Saved data entries
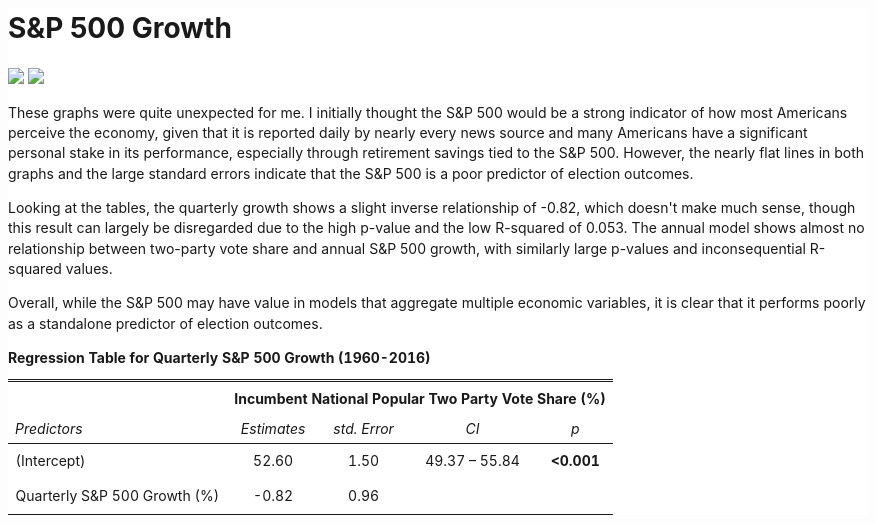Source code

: </table>










# S&P 500 Growth
<img src="{{< blogdown/postref >}}index_files/figure-html/unnamed-chunk-10-1.png" width="672" />
<img src="{{< blogdown/postref >}}index_files/figure-html/unnamed-chunk-11-1.png" width="672" />

These graphs were quite unexpected for me. I initially thought the S&P 500 would be a strong indicator of how most Americans perceive the economy, given that it is reported daily by nearly every news source and many Americans have a significant personal stake in its performance, especially through retirement savings tied to the S&P 500. However, the nearly flat lines in both graphs and the large standard errors indicate that the S&P 500 is a poor predictor of election outcomes.

Looking at the tables, the quarterly growth shows a slight inverse relationship of -0.82, which doesn't make much sense, though this result can largely be disregarded due to the high p-value and the low R-squared of 0.053. The annual model shows almost no relationship between two-party vote share and annual S&P 500 growth, with similarly large p-values and inconsequential R-squared values.

Overall, while the S&P 500 may have value in models that aggregate multiple economic variables, it is clear that it performs poorly as a standalone predictor of election outcomes.


<table style="border-collapse:collapse; border:none;">
<caption style="font-weight: bold; text-align:left;">Regression Table for Quarterly S&P 500 Growth (1960-2016)</caption>
<tr>
<th style="border-top: double; text-align:center; font-style:normal; font-weight:bold; padding:0.2cm;  text-align:left; ">&nbsp;</th>
<th colspan="4" style="border-top: double; text-align:center; font-style:normal; font-weight:bold; padding:0.2cm; ">Incumbent
 National Popular Two Party Vote Share (%)</th>
</tr>
<tr>
<td style=" text-align:center; border-bottom:1px solid; font-style:italic; font-weight:normal;  text-align:left; ">Predictors</td>
<td style=" text-align:center; border-bottom:1px solid; font-style:italic; font-weight:normal;  ">Estimates</td>
<td style=" text-align:center; border-bottom:1px solid; font-style:italic; font-weight:normal;  ">std. Error</td>
<td style=" text-align:center; border-bottom:1px solid; font-style:italic; font-weight:normal;  ">CI</td>
<td style=" text-align:center; border-bottom:1px solid; font-style:italic; font-weight:normal;  ">p</td>
</tr>
<tr>
<td style=" padding:0.2cm; text-align:left; vertical-align:top; text-align:left; ">(Intercept)</td>
<td style=" padding:0.2cm; text-align:left; vertical-align:top; text-align:center;  ">52.60</td>
<td style=" padding:0.2cm; text-align:left; vertical-align:top; text-align:center;  ">1.50</td>
<td style=" padding:0.2cm; text-align:left; vertical-align:top; text-align:center;  ">49.37&nbsp;&ndash;&nbsp;55.84</td>
<td style=" padding:0.2cm; text-align:left; vertical-align:top; text-align:center;  "><strong>&lt;0.001</strong></td>
</tr>
<tr>
<td style=" padding:0.2cm; text-align:left; vertical-align:top; text-align:left; ">Quarterly S&P 500 Growth (%)</td>
<td style=" padding:0.2cm; text-align:left; vertical-align:top; text-align:center;  ">&#45;0.82</td>
<td style=" padding:0.2cm; text-align:left; vertical-align:top; text-align:center;  ">0.96</td>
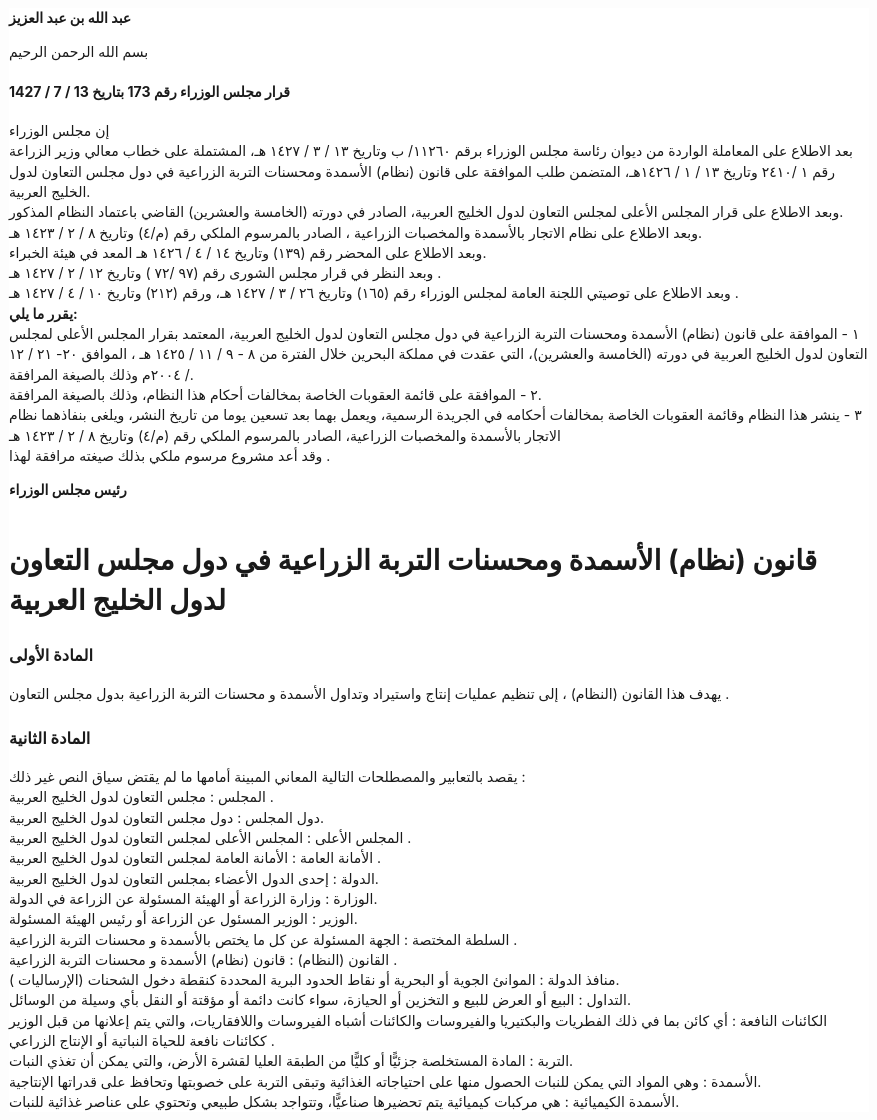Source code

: **عبد الله بن عبد العزيز**

بسم الله الرحمن الرحيم

#### قرار مجلس الوزراء رقم 173 بتاريخ 13 / 7 / 1427

إن مجلس الوزراء   
بعد الاطلاع على المعاملة الواردة من ديوان رئاسة مجلس الوزراء برقم ١١٢٦٠/ ب وتاريخ ١٣ / ٣ / ١٤٢٧ هـ، المشتملة على خطاب معالي وزير الزراعة رقم ١ /٢٤١٠ وتاريخ ١٣ / ١ / ١٤٢٦هـ، المتضمن طلب الموافقة على قانون (نظام) الأسمدة ومحسنات التربة الزراعية في دول مجلس التعاون لدول الخليج العربية.  
وبعد الاطلاع على قرار المجلس الأعلى لمجلس التعاون لدول الخليج العربية، الصادر في دورته (الخامسة والعشرين) القاضي باعتماد النظام المذكور.   
وبعد الاطلاع على نظام الاتجار بالأسمدة والمخصبات الزراعية ، الصادر بالمرسوم الملكي رقم (م/٤) وتاريخ ٨ / ٢ / ١٤٢٣ هـ.  
وبعد الاطلاع على المحضر رقم (١٣٩) وتاريخ ١٤ / ٤ / ١٤٢٦ هـ المعد في هيئة الخبراء.   
وبعد النظر في قرار مجلس الشورى رقم (٩٧ /٧٢ ) وتاريخ ١٢ / ٢ / ١٤٢٧ هـ .  
وبعد الاطلاع على توصيتي اللجنة العامة لمجلس الوزراء رقم (١٦٥) وتاريخ ٢٦ / ٣ / ١٤٢٧ هـ، ورقم (٢١٢) وتاريخ ١٠ / ٤ / ١٤٢٧ هـ .  
**يقرر ما يلي:**  
١ - الموافقة على قانون (نظام) الأسمدة ومحسنات التربة الزراعية في دول مجلس التعاون لدول الخليج العربية، المعتمد بقرار المجلس الأعلى لمجلس التعاون لدول الخليج العربية في دورته (الخامسة والعشرين)، التي عقدت في مملكة البحرين خلال الفترة من ٨ - ٩ / ١١ / ١٤٢٥ هـ ، الموافق ٢٠- ٢١ / ١٢ / ٢٠٠٤م وذلك بالصيغة المرافقة.  
٢ - الموافقة على قائمة العقوبات الخاصة بمخالفات أحكام هذا النظام، وذلك بالصيغة المرافقة.   
٣ - ينشر هذا النظام وقائمة العقوبات الخاصة بمخالفات أحكامه في الجريدة الرسمية، ويعمل بهما بعد تسعين يوما من تاريخ النشر، ويلغى بنفاذهما نظام الاتجار بالأسمدة والمخصبات الزراعية، الصادر بالمرسوم الملكي رقم (م/٤) وتاريخ ٨ / ٢ / ١٤٢٣ هـ  
وقد أعد مشروع مرسوم ملكي بذلك صيغته مرافقة لهذا .

**رئيس مجلس الوزراء**

# قانون (نظام) الأسمدة ومحسنات التربة الزراعية في دول مجلس التعاون لدول الخليج العربية

###  المادة الأولى 

يهدف هذا القانون (النظام) ، إلى تنظيم عمليات إنتاج واستيراد وتداول الأسمدة و محسنات التربة الزراعية بدول مجلس التعاون . 

###  المادة الثانية 

يقصد بالتعابير والمصطلحات التالية المعاني المبينة أمامها ما لم يقتض سياق النص غير ذلك :   
المجلس :  مجلس التعاون لدول الخليج العربية .   
دول المجلس :  دول مجلس التعاون لدول الخليج العربية.   
المجلس الأعلى :  المجلس الأعلى لمجلس التعاون لدول الخليج العربية .   
الأمانة العامة :  الأمانة العامة لمجلس التعاون لدول الخليج العربية .   
الدولة :  إحدى الدول الأعضاء بمجلس التعاون لدول الخليج العربية.   
الوزارة :  وزارة الزراعة أو الهيئة المسئولة عن الزراعة في الدولة.   
الوزير : الوزير المسئول عن الزراعة أو رئيس الهيئة المسئولة.   
السلطة المختصة :  الجهة المسئولة عن كل ما يختص بالأسمدة و محسنات التربة الزراعية .   
القانون (النظام) :  قانون (نظام) الأسمدة و محسنات التربة الزراعية .   
منافذ الدولة :  الموانئ الجوية أو البحرية أو نقاط الحدود البرية المحددة كنقطة دخول الشحنات (الإرساليات ).   
التداول :  البيع أو العرض للبيع و التخزين أو الحيازة، سواء كانت دائمة أو مؤقتة أو النقل بأي وسيلة من الوسائل.   
الكائنات النافعة :  أي كائن بما في ذلك الفطريات والبكتيريا والفيروسات والكائنات أشباه الفيروسات واللافقاريات، والتي يتم إعلانها من قبل الوزير ككائنات نافعة للحياة النباتية أو الإنتاج الزراعي .   
التربة :  المادة المستخلصة جزئيًّا أو كليًّا من الطبقة العليا لقشرة الأرض، والتي يمكن أن تغذي النبات.   
الأسمدة :  وهي المواد التي يمكن للنبات الحصول منها على احتياجاته الغذائية وتبقى التربة على خصوبتها وتحافظ على قدراتها الإنتاجية.   
الأسمدة الكيميائية :  هي مركبات كيميائية يتم تحضيرها صناعيًّا، وتتواجد بشكل طبيعي وتحتوي على عناصر غذائية للنبات.   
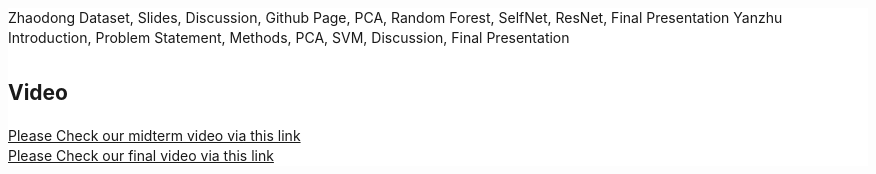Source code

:   <tr>
    <td>Zhaodong</td>
    <td>Dataset, Slides, Discussion, Github Page, PCA, Random Forest, SelfNet, ResNet, Final Presentation</td>
  </tr>
  <tr>
    <td>Yanzhu</td>
    <td>Introduction, Problem Statement, Methods, PCA, SVM, Discussion, Final Presentation</td>
  </tr>
</table>


## Video
[Please Check our midterm video via this link](https://youtu.be/u7WanOzwgUM) <br />
[Please Check our final video via this link](https://youtu.be/VA54eNZ5j2s)

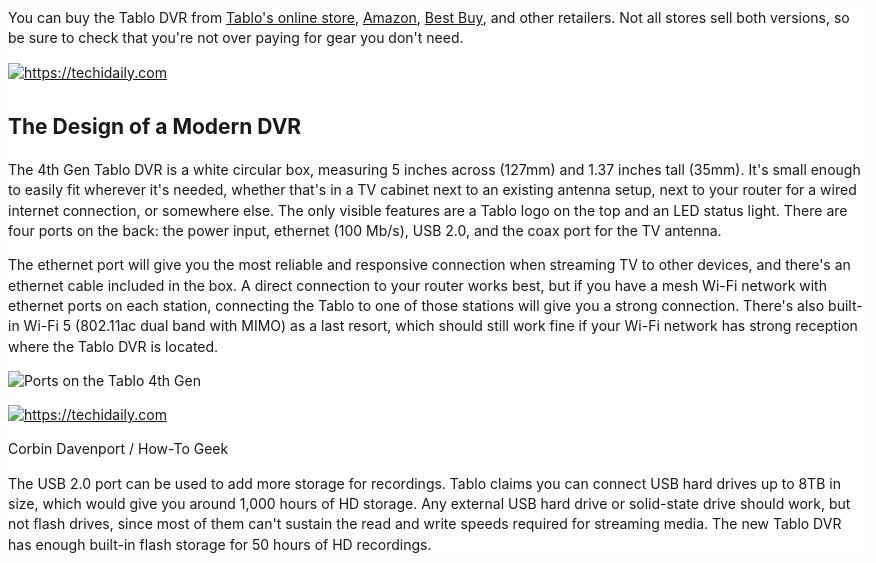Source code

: You can buy the Tablo DVR from [Tablo's online store](https://www.tablotv.com/product/), [Amazon](https://amazon.com/dp/B0CBVT6SLL?tag=hotoge-20&ascsubtag=UUhtgUeUpU2000923&asc%5Frefurl=https%3A%2F%2Fwww.howtogeek.com%2Ftablo-4th-generation-dvr-review%2F&asc%5Fcampaign=Affiliate), [Best Buy](https://shop-links.co/link/?exclusive=1&publisher_slug=itechdaily19598&url=https%3A%2F%2Fwww.bestbuy.com%2Fsite%2Ftablo-4th-gen-2-tuner-128gb-over-the-air-dvr-streaming-player-white%2F6554313.p%3FskuId%3D6554313), and other retailers. Not all stores sell both versions, so be sure to check that you're not over paying for gear you don't need.






<a href="https://appsumo.8odi.net/c/5597632/2130875/7443" target="_top" id="2130875">
  <img src="//a.impactradius-go.com/display-ad/7443-2130875" border="0" alt="https://techidaily.com" width="728" height="90"/>
</a>
<img height="0" width="0" src="https://appsumo.8odi.net/i/5597632/2130875/7443" style="position:absolute;visibility:hidden;" border="0" />





##  The Design of a Modern DVR

 The 4th Gen Tablo DVR is a white circular box, measuring 5 inches across (127mm) and 1.37 inches tall (35mm). It's small enough to easily fit wherever it's needed, whether that's in a TV cabinet next to an existing antenna setup, next to your router for a wired internet connection, or somewhere else. The only visible features are a Tablo logo on the top and an LED status light. There are four ports on the back: the power input, ethernet (100 Mb/s), USB 2.0, and the coax port for the TV antenna.

 The ethernet port will give you the most reliable and responsive connection when streaming TV to other devices, and there's an ethernet cable included in the box. A direct connection to your router works best, but if you have a mesh Wi-Fi network with ethernet ports on each station, connecting the Tablo to one of those stations will give you a strong connection. There's also built-in Wi-Fi 5 (802.11ac dual band with MIMO) as a last resort, which should still work fine if your Wi-Fi network has strong reception where the Tablo DVR is located.

![Ports on the Tablo 4th Gen](https://static1.howtogeekimages.com/wordpress/wp-content/uploads/2023/11/tablo-4th-gen-1.jpg) 






<a href="https://aligracehair.sjv.io/c/5597632/2135408/19272" target="_top" id="2135408">
  <img src="//a.impactradius-go.com/display-ad/19272-2135408" border="0" alt="https://techidaily.com" width="120" height="90"/>
</a>
<img height="0" width="0" src="https://aligracehair.sjv.io/i/5597632/2135408/19272" style="position:absolute;visibility:hidden;" border="0" />





Corbin Davenport / How-To Geek

 The USB 2.0 port can be used to add more storage for recordings. Tablo claims you can connect USB hard drives up to 8TB in size, which would give you around 1,000 hours of HD storage. Any external USB hard drive or solid-state drive should work, but not flash drives, since most of them can't sustain the read and write speeds required for streaming media. The new Tablo DVR has enough built-in flash storage for 50 hours of HD recordings.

▶ _DESCRIPTION OF THE TASK_
A single number is required: the count of lines in the records that include the string "solid".

▶ _RESULT BELOW_
6